- _Input data_
========

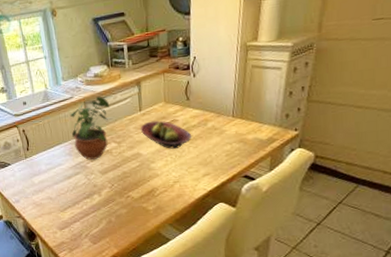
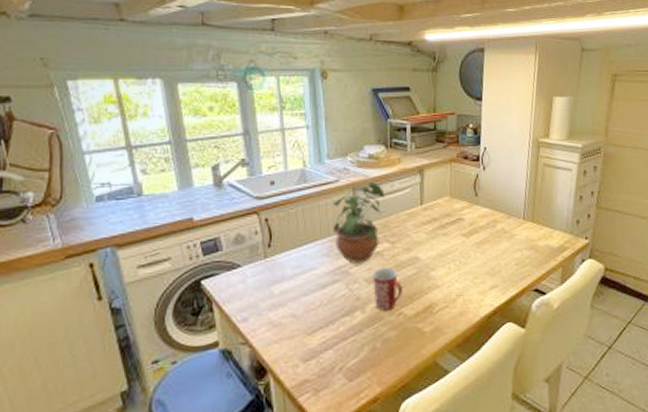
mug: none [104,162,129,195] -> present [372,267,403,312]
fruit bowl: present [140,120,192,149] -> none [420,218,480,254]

========

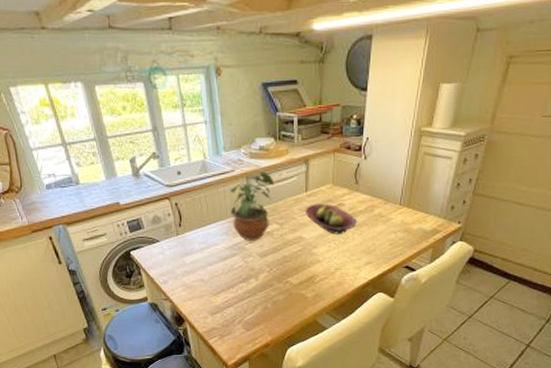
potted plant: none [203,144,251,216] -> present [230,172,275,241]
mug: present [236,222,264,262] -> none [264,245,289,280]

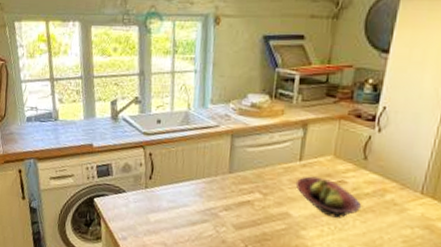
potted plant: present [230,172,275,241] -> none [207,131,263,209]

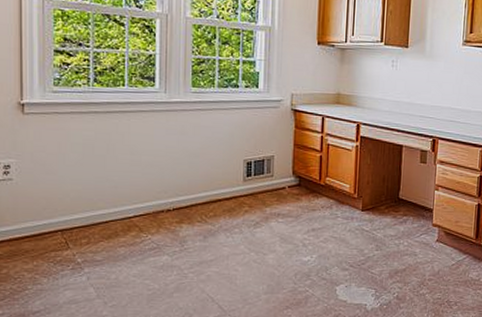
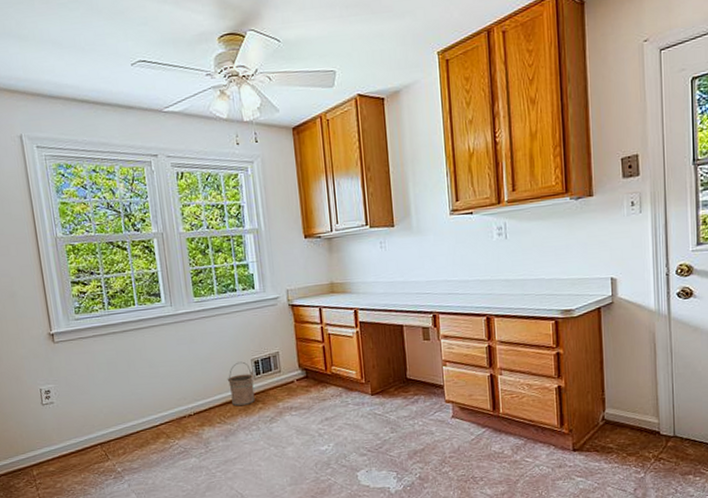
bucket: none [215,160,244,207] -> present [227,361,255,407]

========

- _The task_
Scan the records above for the string "potted", and copy every line where it turns up.

- _Exercise solution_
potted plant: none [203,144,251,216] -> present [230,172,275,241]
potted plant: present [230,172,275,241] -> none [207,131,263,209]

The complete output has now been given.